3憶2000万を募集し、若者を惹きつける
まずは各メディアに自ら露出してネット起業への注目を高めて投資家の関心を引きよせた。2012年にはマネジメント会社の名義で資金を募集、同年、appWorksは正式に運営を開始し、国泰ホールディングス、群聯電子、聯合報グループ、華威グループの四社が出資する本善ベンチャーキャピタルファンドの3.2憶元を運用し始めた。
「資金集めに成功したのは、それまでの2年間で育成した十数のチームがすでにポテンシャルの高い投資対象となっていたからです」と林之晨は言う。

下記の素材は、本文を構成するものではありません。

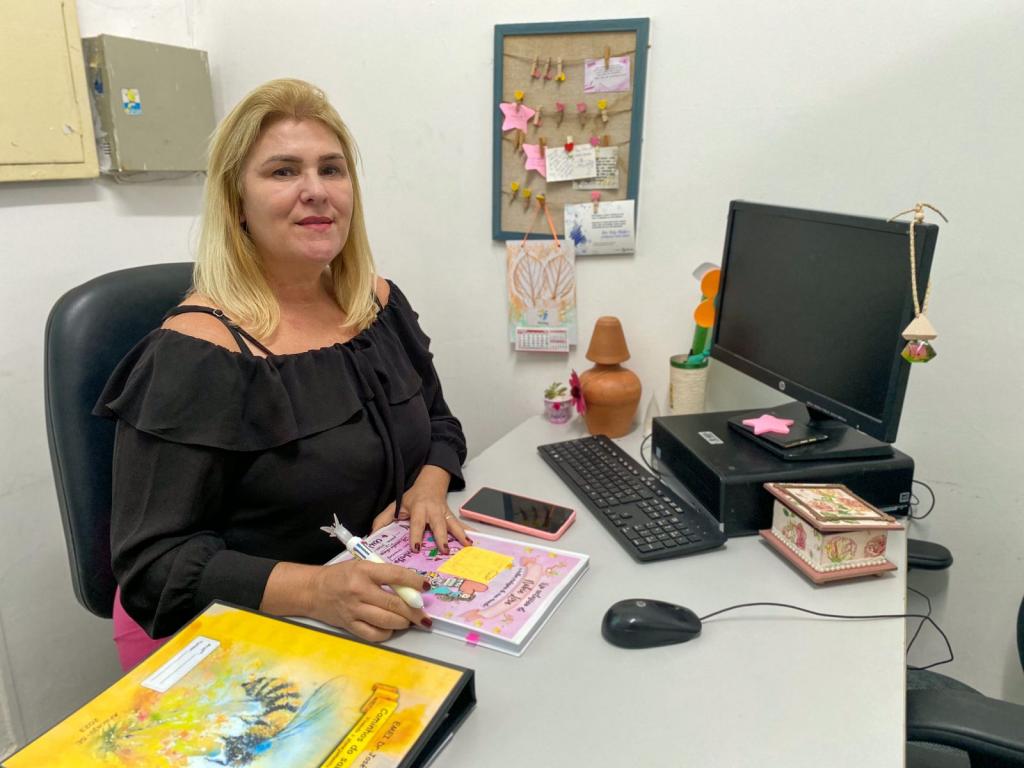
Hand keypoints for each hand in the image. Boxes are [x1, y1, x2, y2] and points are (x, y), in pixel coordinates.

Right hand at [307, 559, 430, 642]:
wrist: (312, 590)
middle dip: (415, 611)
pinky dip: (387, 632)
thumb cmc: (341, 575)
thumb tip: (411, 587)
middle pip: (394, 604)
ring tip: (408, 620)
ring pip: (387, 621)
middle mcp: (359, 591)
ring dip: (404, 622)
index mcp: (364, 571)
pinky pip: (374, 634)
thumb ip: (384, 574)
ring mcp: (354, 610)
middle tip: (424, 615)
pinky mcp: (350, 626)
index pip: (396, 575)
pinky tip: (390, 627)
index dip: (414, 582)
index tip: (426, 586)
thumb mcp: (362, 566)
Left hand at [373, 466, 471, 553]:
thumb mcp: (396, 505)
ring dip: (460, 535)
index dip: (416, 535)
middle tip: (444, 550)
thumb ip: (383, 519)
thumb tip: (371, 535)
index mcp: (418, 508)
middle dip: (442, 537)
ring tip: (467, 545)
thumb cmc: (412, 498)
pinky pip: (461, 525)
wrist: (430, 483)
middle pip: (438, 524)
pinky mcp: (452, 516)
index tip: (417, 547)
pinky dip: (469, 532)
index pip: (417, 523)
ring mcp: (445, 513)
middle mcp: (433, 511)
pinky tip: (475, 541)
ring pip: (453, 524)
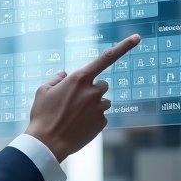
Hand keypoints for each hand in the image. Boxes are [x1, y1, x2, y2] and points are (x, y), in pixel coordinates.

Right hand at [23, 35, 140, 162]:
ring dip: (92, 105)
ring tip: (74, 116)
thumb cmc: (42, 115)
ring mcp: (99, 107)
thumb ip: (56, 79)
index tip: (137, 37)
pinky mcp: (102, 122)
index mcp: (79, 78)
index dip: (124, 46)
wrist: (47, 143)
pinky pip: (100, 116)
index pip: (106, 58)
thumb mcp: (42, 91)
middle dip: (92, 90)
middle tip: (75, 101)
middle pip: (102, 84)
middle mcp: (93, 91)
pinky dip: (91, 119)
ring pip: (102, 101)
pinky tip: (78, 125)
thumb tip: (65, 75)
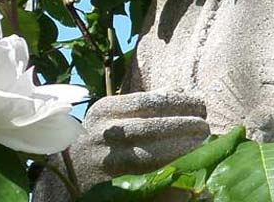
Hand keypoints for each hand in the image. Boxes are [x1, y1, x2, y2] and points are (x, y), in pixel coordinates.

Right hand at [81, 90, 209, 175]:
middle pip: (151, 127)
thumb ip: (143, 103)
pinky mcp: (110, 183)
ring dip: (180, 148)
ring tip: (202, 143)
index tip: (200, 103)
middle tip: (205, 125)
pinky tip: (185, 165)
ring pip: (149, 154)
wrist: (68, 172)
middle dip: (183, 125)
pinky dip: (167, 171)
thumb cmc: (99, 138)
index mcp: (106, 110)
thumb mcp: (114, 115)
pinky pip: (145, 177)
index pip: (149, 102)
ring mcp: (105, 160)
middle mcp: (103, 133)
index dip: (179, 102)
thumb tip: (179, 90)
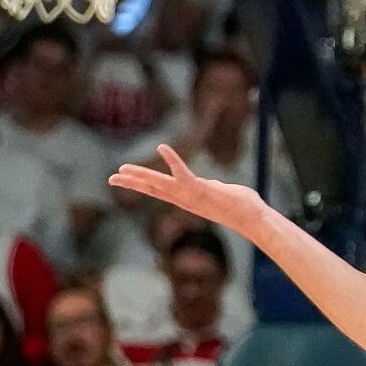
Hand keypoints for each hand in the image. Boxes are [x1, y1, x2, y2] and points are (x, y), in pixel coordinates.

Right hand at [110, 145, 266, 229]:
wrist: (253, 218)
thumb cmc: (242, 206)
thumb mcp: (220, 193)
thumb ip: (211, 187)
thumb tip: (210, 183)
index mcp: (188, 199)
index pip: (159, 191)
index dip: (142, 185)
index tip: (125, 179)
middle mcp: (185, 199)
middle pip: (153, 189)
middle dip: (132, 183)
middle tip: (111, 177)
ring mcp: (191, 195)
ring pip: (160, 184)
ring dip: (141, 175)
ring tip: (123, 168)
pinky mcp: (201, 189)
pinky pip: (183, 172)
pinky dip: (173, 159)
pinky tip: (162, 147)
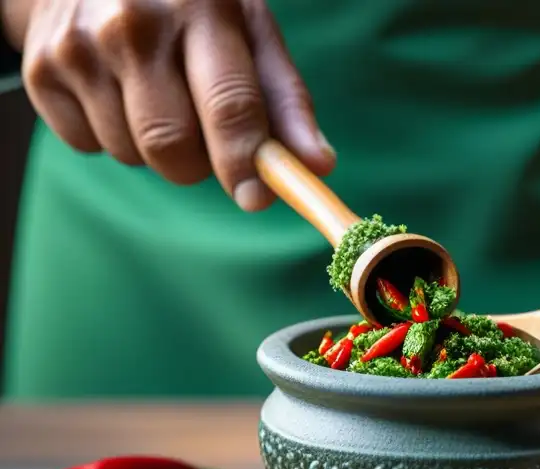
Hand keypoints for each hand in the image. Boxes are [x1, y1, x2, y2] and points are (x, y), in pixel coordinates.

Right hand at [17, 0, 333, 210]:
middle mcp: (133, 23)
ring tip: (157, 97)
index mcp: (200, 9)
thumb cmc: (192, 11)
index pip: (228, 104)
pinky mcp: (42, 71)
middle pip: (173, 146)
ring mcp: (79, 47)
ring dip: (156, 148)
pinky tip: (117, 92)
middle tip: (205, 136)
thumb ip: (286, 102)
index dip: (243, 161)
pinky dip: (112, 136)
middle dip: (198, 163)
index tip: (256, 199)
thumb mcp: (248, 35)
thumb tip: (317, 166)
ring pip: (133, 154)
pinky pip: (90, 147)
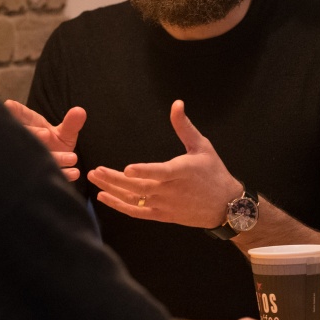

現在、appWorksが投資する16社のうち、数社が利益を上げている。ゲームのPubGame、飲食店予約のEZTABLE、広告プラットフォームのTagtoなどで、各社数百万ずつ投資し、投資総額は1.3憶元になる。
起業家は指導を受けられ、育成者は優先投資権を持つ。ベンチャーキャピタルは投資者と投資対象を結び付け、投資者はビジョンに資金を出す。こうして協同でビジョンを作り上げるモデルが多くの若者を引き寄せ、この起業育成加速器に加わりたいと思うのである。創業から現在まで、育成プログラムはすでに6回にわたる。参加希望の申請書は600余件、採用率は25~30%だ。
アイディアではなく人を選ぶ
では、どのようなチームがappWorksの育成プログラムに参加できるのか。斬新なアイディアやビジネスモデルを持っている必要があるのだろうか。
「私たちが選ぶのはアイディアではなく、人です。申請書に書かれている多くのモデルは、3日目には全否定されてしまい、半年の間に10もアイディアを変えた人もいます」と話す林之晨は、面接の時に次の三点に注目するという。
第一は決意である。「以前のボスに見下されたから、見返してやりたい」「父から出来の悪い子供だと思われている」など、一般の職場ではマイナスとなる考え方も、それが強い決意となれば起業にはプラスになる。起業には3年の忍耐が必要で、強い意志がなければ続かないからだ。
第二は強い実行力である。自分が求める商品を生み出し、パートナーと話し合い、求める人材を会社に集める能力が必要だ。第三は、何らかの産業分野において他者は知らない内幕を知っていることだ。これによりユニークなアイディアが出る。
林之晨は、これら三点を基準にした面接で淘汰された人が、後に自力で起業に成功した事例は今までにないと言い切る。
一方、ベンチャーキャピタルの部分は育成とは全く異なり、重要なのは投資に対するリターンである。「投資のチームでは、最終的に一定の比率で大きな利益を上げなければ成功とは言えません」
自分の力で扉を開ける
appWorksのオフィス入口には、米国の起業家でベストセラー『「紫の牛」を売れ!』の著書セス・ゴーディンの言葉が貼られている。――「社会や教師や親を怨むな。ガッツを出して自分の力であの扉を開けよう」
林之晨は、心の底にある信念の力を信じており、これらの言葉を繰り返し読むことで、初心を貫くことができると言う。そこで「起業は決して孤独ではない」「資金は最も必要な時に注がれる」「投資は売買ではなく、一種の関係だ」といった言葉で若者の加入を呼びかけている。
ネット起業を熱愛し、理想のネット企業がまだ存在しないからこそ、育成と投資を始めたのだ。
「今後数年、ネット起業はさらに盛り上がるでしょうが、2000年のバブルを繰り返してはなりません。現在すでに、クールだから起業したいと考える人が出てきています」と言う。消費者の行動は読めないので、創業者は興奮してはならず、悲観してもいけない。ネット起業の根底には、世界をより良くしたいという思いがあるべきで、そうしてこそ人生の価値と意義も大きくなるのである。